TF:The relationship is critical. Plumbers form the backbone of the company. We made the distribution choice to go through plumbing wholesalers because of it. A lot of our competitors went the appliance route, from a distribution standpoint. We’ll continue to build on those distributor relationships we’ve built over the last 77 years. Working with plumbers and plumbing wholesalers, enhancing their businesses, is key to InSinkErator’s future growth.
What can plumbing professionals expect to see from InSinkErator in 2016?

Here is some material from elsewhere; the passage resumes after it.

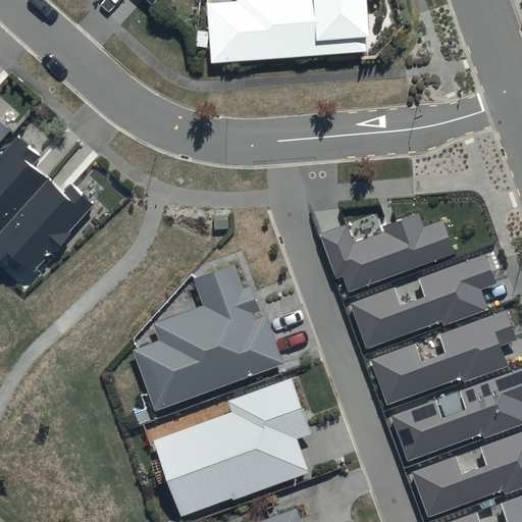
[(238,0),(238,2),(209,4),(213,63),(367,52),(366,37),(371,37),(368,0),(238,0)]
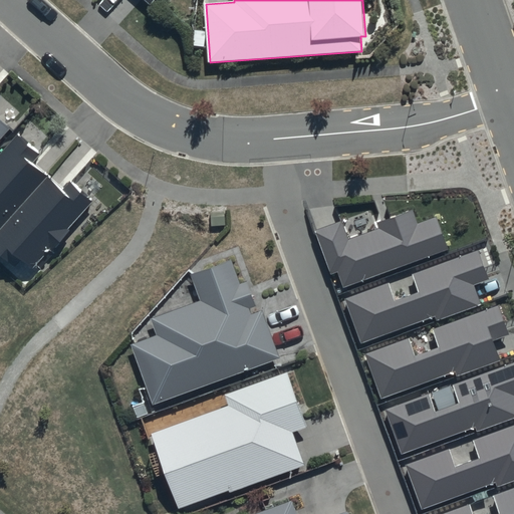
[(0,142),(12,130),(0,118),(0,142)]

TF:We’re constantly looking at new products and new ideas. We have a new 3-in-1 hot water system that’s an integrated kitchen faucet. We introduced it in Europe in early 2015 and will be introducing it in North America this year.
What excites you about InSinkErator?
TF:The people. They are so passionate about building and selling the best disposers — sales, marketing, engineering or manufacturing. Generations of people have worked here over the past 77 years. We’ve made more than 150 million disposers, which is remarkable. So what has resonated with me in my 4 1/2 years at InSinkErator is the passion our workforce has to make, design and market the best products in the world.
We’re big on innovation and doing the right thing for our customers. We’re very customer-focused — delivery, quality, post-sales service — making sure we take care of the end users in the most efficient and timely manner, and that they’re satisfied. It’s the culture of the business. We’re the market leader for a reason, and it all starts with having the right people.
This article was originally titled “Green light” in the February 2016 print edition of Supply House Times.